Falei há tempos do terror por meio da personagem-caricatura de mal, isto para dar significado à multiplicidade do objecto do género. O terror apareceu com o nascimento destas personagens míticas e toda a sua envolvência mística. Mais tarde apareceu a natureza com suas gigantes criaturas, seres de outros planetas, mutação da raça humana e a perversão fácil dos serial killers das massas como Freddy, Jason, Michael e Leatherface. Porém, há ainda essa espécie de terror que usa a máscara do homem comum para esconder a verdadeira face obscura e traumatizada que dá corpo ao que se pode entender por loucura e que resulta no retrato do psicopata.

Norman Bates é um psicopata. Ele vive em função de estranhas obsessões resultantes de traumas da juventude, tal Ed Gein, e acrescenta ao horror das suas opções, a negação da morte da mãe preservando física e materialmente nele próprio a continuação da sua vida, que obviamente não passa de um embuste. É nesta complexidade que está mergulhada a existência de Norman Bates que não distingue o que é moralmente correcto ou errado vivendo num labirinto de hábitos macabros e verdades subvertidas, pois é disto que os psicopatas são feitos.

E é para este universo que Hitchcock nos conduz. Mesmo que do lado do psicopata esteja uma pessoa aparentemente simples, simpática e inofensiva, ele não é por isso menos perigoso e Hitchcock faz desta personagem e deste caso um filme de terror. Cada plano e cada lance de imagem desperta um mistério que vamos deslindando à medida que o psicopata se revela como naquele buraco na parede por onde ele espreita, naquela morte prematura e cruel no chuveiro, no motel imutável com os bichos embalsamados ou naquela casa assombrada onde reside o derradeiro segredo. Ao longo do filme, vamos ganhando consciência sobre o pesadelo deste psicopata, mas a verdade é que no final vemos que não estamos preparados para a revelação bizarra de Norman Bates.
Este filme de Hitchcock é um exemplo da sua tenacidade e coragem. Em Psycho, ele fez-nos ouvir o medo e deu-nos um susto para onde olharmos. Em grande plano.

março 04, 2013

O taxi driver fala comigo

Quando Travis pergunta you talkin’ to me?, ele na verdade está a provocar-nos. Ele está a perguntar se estamos a falar com nós mesmos, tal como ele o está a fazer.

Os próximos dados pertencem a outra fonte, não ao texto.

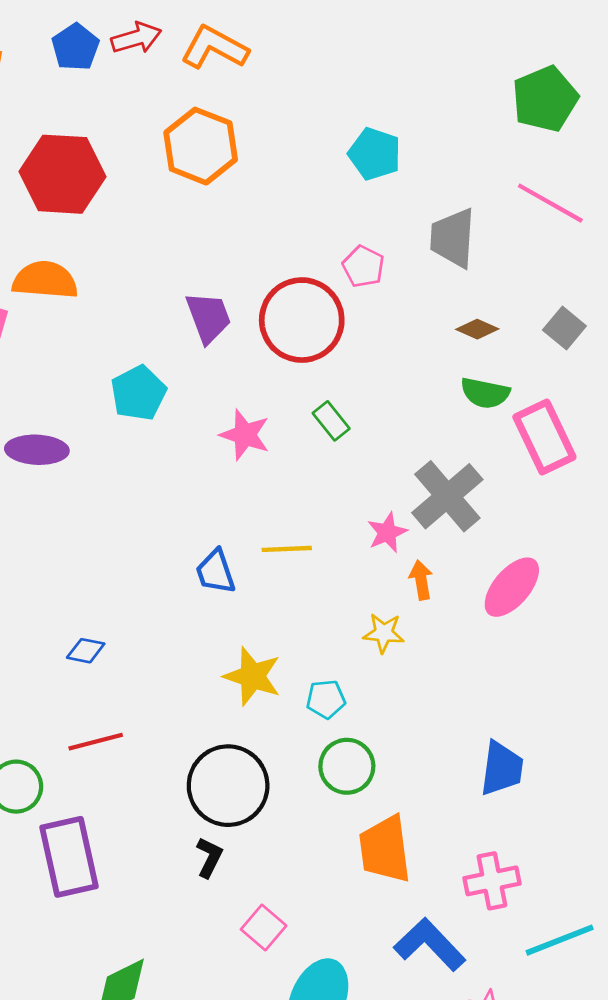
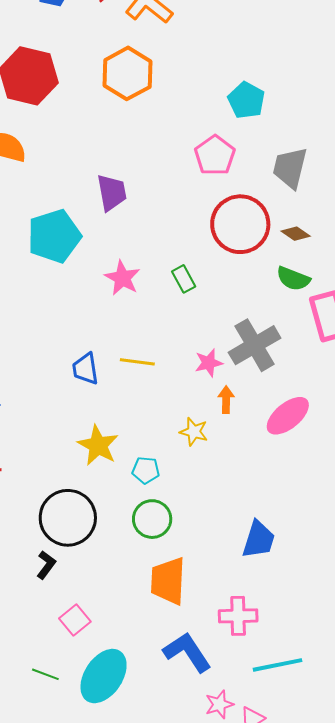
pink pentagon: (363, 266) -> (215, 155), moved, size x1.4
red circle: (302, 320) -> (240, 224), moved
cyan pentagon: (138, 393) -> (54, 236), size x1.4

Não se trata de qualquer personagem imaginária, alucinação ou loucura. É bem real. Através do filme, esta personagem pergunta-nos até quando vamos ficar calados, até quando vamos ficar sem fazer nada, até quando vamos aguentar toda a injustiça do mundo, até onde suportaremos o silêncio do outro (o próprio) perante o que o rodeia e até quando esse outro submisso vai continuar a dizer-nos o que fazer ou não fazer...
O taxi driver é o homem comum que circula nesta vida e que tem a capacidade para tornar-se um herói. Ele é O herói. E o táxi driver finalmente compreende que a sua insignificância não o pode condenar à apatia. É esta tomada de consciência que dá o significado ao statement de Travis. Ele agora já compreende e age para livrar o mundo da escumalha que ele entende por aqueles que vivem da exploração dos outros seres humanos. Tem razão. E Travis tem finalmente coragem para olhar nos olhos das pessoas e confrontá-las com a sua realidade. Ele reconhece a beleza no mundo e esforça-se por amar a Mulher; ele quer humanizar os indignos e convertê-los para o Mundo; ele até quer entender a Politica e acreditar no governador, mas é genuíno e verdadeiro demais para isso.
No fim, ele sabe que tem de ir mais além e decide por isso tornar-se um revolucionário urbano que acredita que por salvar uma vida consegue salvar um mundo inteiro. E fê-lo.